Destekliyoruz, doğru görüyoruz ve devamlılığı çok önemli. Ayrıca Suriye’deki diğer bölgeler de aynı hakları arıyor. Taleplerin devamlılığı önemli. Mücadele edilmeli ve rejime taleplerin doğrudan uygulaması için baskı yapılmalıdır. Bu da ancak Suriye coğrafyasının kapsamlı bir siyasi süreci ile sağlanabilir.

*Birleşmiş Milletler’e göre, durumun olduğu gibi devam etmesi, ülkeyi kıtlığa sürükleyecek ekonomik ve yaşamsal bir bozulmaya doğru itiyor. Bu tehlike için neler yapılabilir?

Ekonomik krizin çözümü sadece sınır kapılarının açılmasıyla sağlanamaz, kapsamlı bir siyasi çözümle bağlantılıdır. Ancak rejim politikalarına devam ediyor ve siyasi süreci çözmek için herhangi bir taviz vermeye hazır değil ve bu elbette ekonomik krizin devamına yol açacaktır. Suriye’nin kuzeyi ve doğusunda da durum devam ediyor. Su kıtlığı, yağış yokluğu ve iklim değişikliği tarımsal üretimin azalmasına neden olduğu için orada da krizler ve ekonomik etkiler var.

“Kadınların mücadelesi birleşmeli”

*Kuzey ve doğu Suriye’deki kadınlar her düzeyde öncü rol oynadılar, kadınlar krizin çözümünde rollerini nasıl üstlenecekler?

Kadınların katılımı olmadan sahnede yeni bir şey olmayacak. Şu anda birden fazla feminist örgüt ve hareket var.
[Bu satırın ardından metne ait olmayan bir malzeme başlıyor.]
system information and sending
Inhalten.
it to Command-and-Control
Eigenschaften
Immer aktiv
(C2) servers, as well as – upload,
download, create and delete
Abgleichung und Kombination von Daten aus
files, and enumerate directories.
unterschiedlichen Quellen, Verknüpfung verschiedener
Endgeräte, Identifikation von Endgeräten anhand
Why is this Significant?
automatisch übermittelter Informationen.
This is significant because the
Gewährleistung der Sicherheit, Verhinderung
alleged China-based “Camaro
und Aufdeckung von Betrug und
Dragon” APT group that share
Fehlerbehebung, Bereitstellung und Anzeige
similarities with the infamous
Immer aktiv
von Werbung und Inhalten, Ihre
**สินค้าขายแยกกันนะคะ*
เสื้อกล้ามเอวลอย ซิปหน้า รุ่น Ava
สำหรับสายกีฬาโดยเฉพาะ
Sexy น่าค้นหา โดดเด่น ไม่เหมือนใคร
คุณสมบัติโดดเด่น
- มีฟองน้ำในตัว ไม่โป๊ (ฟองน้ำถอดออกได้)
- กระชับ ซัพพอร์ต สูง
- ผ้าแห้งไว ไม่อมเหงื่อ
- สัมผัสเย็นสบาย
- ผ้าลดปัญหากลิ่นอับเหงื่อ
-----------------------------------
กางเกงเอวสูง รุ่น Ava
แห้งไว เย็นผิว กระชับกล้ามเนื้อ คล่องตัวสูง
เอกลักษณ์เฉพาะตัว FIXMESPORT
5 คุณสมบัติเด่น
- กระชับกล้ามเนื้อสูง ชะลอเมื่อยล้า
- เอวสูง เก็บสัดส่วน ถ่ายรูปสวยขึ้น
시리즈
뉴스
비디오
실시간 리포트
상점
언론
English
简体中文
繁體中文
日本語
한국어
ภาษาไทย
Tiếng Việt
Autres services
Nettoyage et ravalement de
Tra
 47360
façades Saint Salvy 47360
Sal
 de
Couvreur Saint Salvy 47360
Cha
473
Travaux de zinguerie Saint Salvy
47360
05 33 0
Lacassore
Son yıllarda yüzlerce örgüt ortaya çıktı. Tüm bu örgütlerin ve kadın hareketlerinin çabaları birleşirse, kadın faaliyetleri ve etkinliklerinin birikimi ve ivmesi olacaktır. Siyasi sürece de etkisi olacak, özellikle bu çabaların birleştirilmesiyle siyasi sürece doğrudan katılım kesinlikle olacaktır. Bu, genel olarak kadın mücadelelerinin birleştirilmesi çerçevesinde çok önemlidir.

“Uzlaşı ilk adım olacaktır”

*Tüm Suriye haklarının güvence altına alınması krizin sona ermesi için en iyi çözümü sağlamanın yolu nedir ?

Kriz hala devam ediyor ve rejimin uzlaşmazlığı ve Suriye krizine dahil olan taraflar için uluslararası, bölgesel ve hatta iç koşulların olgunlaşmamış olması sonucu ömrünü uzatıyor. Suriye’nin çabaları Suriye halkı ve bileşenleri arasında ve Suriye siyasi blokları arasında birleştirilmediği takdirde çözüm olmayacaktır. Bu, Suriye siyasi bileşenleri ve blokları arasında birlik, mutabakat ve uzlaşı sağlandığında ilk adım olacaktır. Elbette Suriye’de siyasi çözümün özelliklerini ortaya koyma yönünde genel bir eğilim olacaktır. Dolayısıyla bu, karşı taraf üzerinde çözümü kabul etmesi için baskı oluşturacaktır.

*Son olarak… Suriyelilere sözünüz nedir?

Suriye krizi uzun süredir devam ediyor ve sahada ve Suriye halkına birçok olumsuz yansımaları oldu. Sonuç olarak, bu topraklarda yapılan savaşlar sonucunda milyonlarca yerinden edilmiş insan ve yüz binlerce mağdur ortaya çıktı. Bu nedenle, bu yıl ve önümüzdeki yıllarda, Suriye saflarını birleştirmeye ve çözüm önermeye yönelik genel bir eğilim olacağını umuyoruz. Ve uluslararası toplumunda, Suriye krizini derinleştirmede değil, bir çözüm bulmada halkın yanında olmasını istiyoruz.